The COVID-19 epidemic caused more than 9.5 million cancer screenings to be skipped in the United States, according to the White House.
“We have to get cancer screenings back on track,” Biden said. “And make sure they’re accessible to all Americans.”
However, the pandemic has prompted Biden to set “very ambitious goals,” according to a senior Biden administration official.
“The scientific advances that we saw from the COVID-19 pandemic, from the response to it, also points to things that are possible today,” the official said.
The relaunched project, for example, will try to “study and evaluate multi-cancer detection tests, like we did for COVID-19,” according to the White House.
The White House will appoint a coordinator for the cancer “moonshot” effort, as well as a “cancer cabinet” of officials from across the federal government. The private sector, foundations, academic institutions, and others will all be involved in the project.

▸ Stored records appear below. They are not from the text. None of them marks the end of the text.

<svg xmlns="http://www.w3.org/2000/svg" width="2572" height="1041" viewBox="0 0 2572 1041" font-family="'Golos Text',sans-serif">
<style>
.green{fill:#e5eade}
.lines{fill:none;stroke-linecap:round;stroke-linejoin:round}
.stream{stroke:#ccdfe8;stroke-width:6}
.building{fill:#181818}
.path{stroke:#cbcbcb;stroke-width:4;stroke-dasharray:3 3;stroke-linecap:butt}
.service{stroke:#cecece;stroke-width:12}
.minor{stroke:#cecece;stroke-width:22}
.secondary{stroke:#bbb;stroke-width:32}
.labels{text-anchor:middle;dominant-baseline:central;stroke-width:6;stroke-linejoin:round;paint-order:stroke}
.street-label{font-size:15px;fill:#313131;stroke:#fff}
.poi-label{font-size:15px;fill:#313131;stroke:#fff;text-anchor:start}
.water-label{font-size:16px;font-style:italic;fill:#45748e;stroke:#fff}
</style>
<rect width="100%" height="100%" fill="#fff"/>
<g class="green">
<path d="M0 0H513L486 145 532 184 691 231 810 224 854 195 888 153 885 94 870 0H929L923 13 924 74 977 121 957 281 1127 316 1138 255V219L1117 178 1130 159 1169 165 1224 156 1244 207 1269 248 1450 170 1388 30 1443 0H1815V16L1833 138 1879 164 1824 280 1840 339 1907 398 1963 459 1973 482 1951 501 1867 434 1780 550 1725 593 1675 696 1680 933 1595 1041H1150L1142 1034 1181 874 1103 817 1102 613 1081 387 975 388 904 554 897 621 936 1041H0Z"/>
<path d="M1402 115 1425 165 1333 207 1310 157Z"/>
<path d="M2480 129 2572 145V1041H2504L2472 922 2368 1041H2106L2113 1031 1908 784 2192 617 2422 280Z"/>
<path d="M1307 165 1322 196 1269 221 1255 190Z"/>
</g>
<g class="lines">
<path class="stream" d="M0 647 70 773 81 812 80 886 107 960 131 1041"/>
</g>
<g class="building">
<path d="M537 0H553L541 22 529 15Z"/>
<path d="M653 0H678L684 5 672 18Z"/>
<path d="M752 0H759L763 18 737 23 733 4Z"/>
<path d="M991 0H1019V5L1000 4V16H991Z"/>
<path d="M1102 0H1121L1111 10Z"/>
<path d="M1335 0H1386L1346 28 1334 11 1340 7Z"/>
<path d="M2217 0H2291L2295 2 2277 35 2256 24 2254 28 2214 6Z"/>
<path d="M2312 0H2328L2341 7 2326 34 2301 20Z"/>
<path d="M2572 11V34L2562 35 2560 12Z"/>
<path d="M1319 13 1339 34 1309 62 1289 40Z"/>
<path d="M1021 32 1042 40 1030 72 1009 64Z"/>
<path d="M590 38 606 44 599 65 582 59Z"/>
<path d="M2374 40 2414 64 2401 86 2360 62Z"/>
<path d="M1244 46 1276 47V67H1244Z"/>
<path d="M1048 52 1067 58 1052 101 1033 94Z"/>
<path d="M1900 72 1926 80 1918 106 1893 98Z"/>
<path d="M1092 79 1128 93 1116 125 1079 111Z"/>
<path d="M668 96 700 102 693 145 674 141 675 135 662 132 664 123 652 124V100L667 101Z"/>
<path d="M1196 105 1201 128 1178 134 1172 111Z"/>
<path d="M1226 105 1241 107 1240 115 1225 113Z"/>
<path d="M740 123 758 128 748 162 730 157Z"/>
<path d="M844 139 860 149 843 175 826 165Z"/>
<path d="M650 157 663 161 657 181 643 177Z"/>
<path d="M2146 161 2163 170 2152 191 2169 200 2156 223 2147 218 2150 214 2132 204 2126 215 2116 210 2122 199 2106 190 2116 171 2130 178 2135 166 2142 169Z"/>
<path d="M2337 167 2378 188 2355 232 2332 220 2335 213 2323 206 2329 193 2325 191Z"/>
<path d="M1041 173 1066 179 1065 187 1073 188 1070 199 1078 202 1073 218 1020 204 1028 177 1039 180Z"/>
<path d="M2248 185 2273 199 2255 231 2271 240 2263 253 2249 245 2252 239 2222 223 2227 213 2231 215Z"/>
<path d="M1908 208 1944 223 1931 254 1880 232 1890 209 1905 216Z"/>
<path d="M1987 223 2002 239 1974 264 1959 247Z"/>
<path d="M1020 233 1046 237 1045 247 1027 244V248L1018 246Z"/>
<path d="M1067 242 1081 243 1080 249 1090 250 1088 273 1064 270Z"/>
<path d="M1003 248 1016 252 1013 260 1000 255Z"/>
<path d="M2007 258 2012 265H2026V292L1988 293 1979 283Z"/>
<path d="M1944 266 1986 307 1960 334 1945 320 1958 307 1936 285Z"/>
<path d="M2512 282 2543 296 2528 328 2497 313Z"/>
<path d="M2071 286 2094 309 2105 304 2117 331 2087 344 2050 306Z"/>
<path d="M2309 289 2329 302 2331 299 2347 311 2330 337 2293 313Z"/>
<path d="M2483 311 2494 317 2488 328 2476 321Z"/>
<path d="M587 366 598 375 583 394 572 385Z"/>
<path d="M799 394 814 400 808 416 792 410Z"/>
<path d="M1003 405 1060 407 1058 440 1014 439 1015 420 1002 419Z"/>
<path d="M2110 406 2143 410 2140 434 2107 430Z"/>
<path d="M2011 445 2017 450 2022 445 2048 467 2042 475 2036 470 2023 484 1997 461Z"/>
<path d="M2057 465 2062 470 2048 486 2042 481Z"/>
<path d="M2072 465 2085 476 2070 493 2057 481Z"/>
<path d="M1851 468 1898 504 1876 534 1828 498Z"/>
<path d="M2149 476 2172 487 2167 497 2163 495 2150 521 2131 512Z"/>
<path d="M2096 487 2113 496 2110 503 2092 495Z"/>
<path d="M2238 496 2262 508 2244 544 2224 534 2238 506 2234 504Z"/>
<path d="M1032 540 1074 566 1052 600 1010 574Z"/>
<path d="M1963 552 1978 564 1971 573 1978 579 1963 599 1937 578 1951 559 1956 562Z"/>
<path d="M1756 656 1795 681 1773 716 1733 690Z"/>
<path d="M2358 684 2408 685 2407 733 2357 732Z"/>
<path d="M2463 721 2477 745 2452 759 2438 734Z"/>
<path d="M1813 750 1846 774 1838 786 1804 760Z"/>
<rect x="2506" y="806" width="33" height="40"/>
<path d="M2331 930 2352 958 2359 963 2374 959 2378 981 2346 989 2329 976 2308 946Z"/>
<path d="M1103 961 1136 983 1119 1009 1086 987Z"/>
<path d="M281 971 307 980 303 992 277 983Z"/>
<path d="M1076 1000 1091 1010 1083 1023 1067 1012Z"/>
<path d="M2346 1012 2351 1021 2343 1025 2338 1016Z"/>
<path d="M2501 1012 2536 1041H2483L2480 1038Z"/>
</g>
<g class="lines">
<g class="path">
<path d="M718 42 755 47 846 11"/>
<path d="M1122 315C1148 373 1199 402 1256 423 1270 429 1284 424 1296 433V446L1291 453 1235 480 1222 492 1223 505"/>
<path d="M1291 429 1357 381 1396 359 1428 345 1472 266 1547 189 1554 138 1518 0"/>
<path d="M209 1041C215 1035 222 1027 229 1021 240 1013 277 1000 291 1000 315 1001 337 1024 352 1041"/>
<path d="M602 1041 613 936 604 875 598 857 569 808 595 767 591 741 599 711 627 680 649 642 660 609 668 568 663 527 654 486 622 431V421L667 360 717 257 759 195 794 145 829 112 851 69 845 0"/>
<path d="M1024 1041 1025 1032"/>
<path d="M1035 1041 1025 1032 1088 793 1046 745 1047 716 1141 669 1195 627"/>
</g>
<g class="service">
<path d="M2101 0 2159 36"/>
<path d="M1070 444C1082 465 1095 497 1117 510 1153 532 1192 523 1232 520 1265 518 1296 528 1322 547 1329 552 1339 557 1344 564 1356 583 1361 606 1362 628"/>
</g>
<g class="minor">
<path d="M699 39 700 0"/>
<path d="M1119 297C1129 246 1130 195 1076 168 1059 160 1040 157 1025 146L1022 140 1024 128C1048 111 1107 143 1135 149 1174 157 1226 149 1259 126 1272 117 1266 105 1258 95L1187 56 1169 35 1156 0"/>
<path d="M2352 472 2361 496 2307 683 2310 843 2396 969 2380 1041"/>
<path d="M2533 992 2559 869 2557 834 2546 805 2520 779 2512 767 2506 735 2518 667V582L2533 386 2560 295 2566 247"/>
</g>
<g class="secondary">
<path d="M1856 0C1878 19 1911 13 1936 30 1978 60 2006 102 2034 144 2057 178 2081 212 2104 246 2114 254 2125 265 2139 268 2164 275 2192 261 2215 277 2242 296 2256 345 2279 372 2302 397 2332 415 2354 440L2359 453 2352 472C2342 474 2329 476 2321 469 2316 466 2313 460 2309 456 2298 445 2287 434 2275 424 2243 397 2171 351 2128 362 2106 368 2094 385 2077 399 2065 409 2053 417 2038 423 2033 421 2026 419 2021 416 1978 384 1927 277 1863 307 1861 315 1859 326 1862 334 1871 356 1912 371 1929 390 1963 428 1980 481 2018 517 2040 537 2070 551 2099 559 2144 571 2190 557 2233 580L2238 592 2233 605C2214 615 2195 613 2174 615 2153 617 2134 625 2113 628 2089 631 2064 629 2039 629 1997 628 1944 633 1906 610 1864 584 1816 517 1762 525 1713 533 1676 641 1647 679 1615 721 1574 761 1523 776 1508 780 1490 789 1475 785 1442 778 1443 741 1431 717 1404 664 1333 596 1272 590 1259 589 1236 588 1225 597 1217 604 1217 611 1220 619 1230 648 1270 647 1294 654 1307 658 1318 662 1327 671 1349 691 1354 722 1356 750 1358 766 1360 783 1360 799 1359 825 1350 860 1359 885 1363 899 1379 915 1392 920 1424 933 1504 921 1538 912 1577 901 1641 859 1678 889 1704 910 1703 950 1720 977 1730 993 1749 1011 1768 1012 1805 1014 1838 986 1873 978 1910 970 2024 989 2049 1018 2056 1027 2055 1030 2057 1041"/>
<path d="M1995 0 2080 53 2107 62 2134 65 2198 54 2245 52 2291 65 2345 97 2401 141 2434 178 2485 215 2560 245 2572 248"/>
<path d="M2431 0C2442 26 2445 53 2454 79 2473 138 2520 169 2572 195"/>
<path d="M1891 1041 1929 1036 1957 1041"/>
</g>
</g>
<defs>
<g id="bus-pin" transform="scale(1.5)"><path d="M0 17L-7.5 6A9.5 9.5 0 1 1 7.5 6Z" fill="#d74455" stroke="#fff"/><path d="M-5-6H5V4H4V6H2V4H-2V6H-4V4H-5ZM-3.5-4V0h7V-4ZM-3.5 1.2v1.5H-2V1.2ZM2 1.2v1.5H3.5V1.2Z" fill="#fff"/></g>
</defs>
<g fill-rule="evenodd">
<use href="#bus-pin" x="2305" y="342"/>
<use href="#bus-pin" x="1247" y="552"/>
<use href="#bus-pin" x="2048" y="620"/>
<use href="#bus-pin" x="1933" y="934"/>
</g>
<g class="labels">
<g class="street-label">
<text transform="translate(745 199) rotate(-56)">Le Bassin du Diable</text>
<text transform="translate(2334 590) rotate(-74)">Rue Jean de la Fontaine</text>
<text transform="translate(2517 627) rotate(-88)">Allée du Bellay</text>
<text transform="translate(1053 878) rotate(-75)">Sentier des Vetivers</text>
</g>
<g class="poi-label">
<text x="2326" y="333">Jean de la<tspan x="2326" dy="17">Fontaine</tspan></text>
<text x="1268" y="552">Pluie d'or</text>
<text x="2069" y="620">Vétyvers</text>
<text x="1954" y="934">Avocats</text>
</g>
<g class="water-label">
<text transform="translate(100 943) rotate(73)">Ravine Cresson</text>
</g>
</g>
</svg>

Other objectives, according to the White House, include “accelerating efforts to nearly eliminate cervical cancer through screening and HPV vaccination, with a particular focus on reaching people who are most at risk” and “improving equitable access to screening and prevention — with at-home screening, mobile screening, and community health networks.”
According to them, a White House cancer “moonshot” meeting will be held, as well as a White House roundtable discussion series.
The president also requested that Congress approve money for the “Advanced Research Projects Agency for Health (ARPA-H),” a research effort he has proposed to be housed at the National Institutes of Health and aimed at developing solutions for a variety of diseases.
According to senior Biden administration officials, roughly 100 members of the cancer community, including patients, survivors, researchers, advocates, caregivers, members of Congress, and others, joined Biden in the White House’s East Room on Wednesday.
During his remarks, the president relied on his own family’s experience managing a cancer diagnosis, addressing many of the problems people encounter after receiving a cancer diagnosis across the country.
“There’s still a sense of powerlessness, guilt that maybe you’re not doing enough because you don’t know enough,” Biden added, “Despite all the progress”.
Kamala Harris, the first lady and Vice President, spoke as well, and her mother was a breast cancer researcher.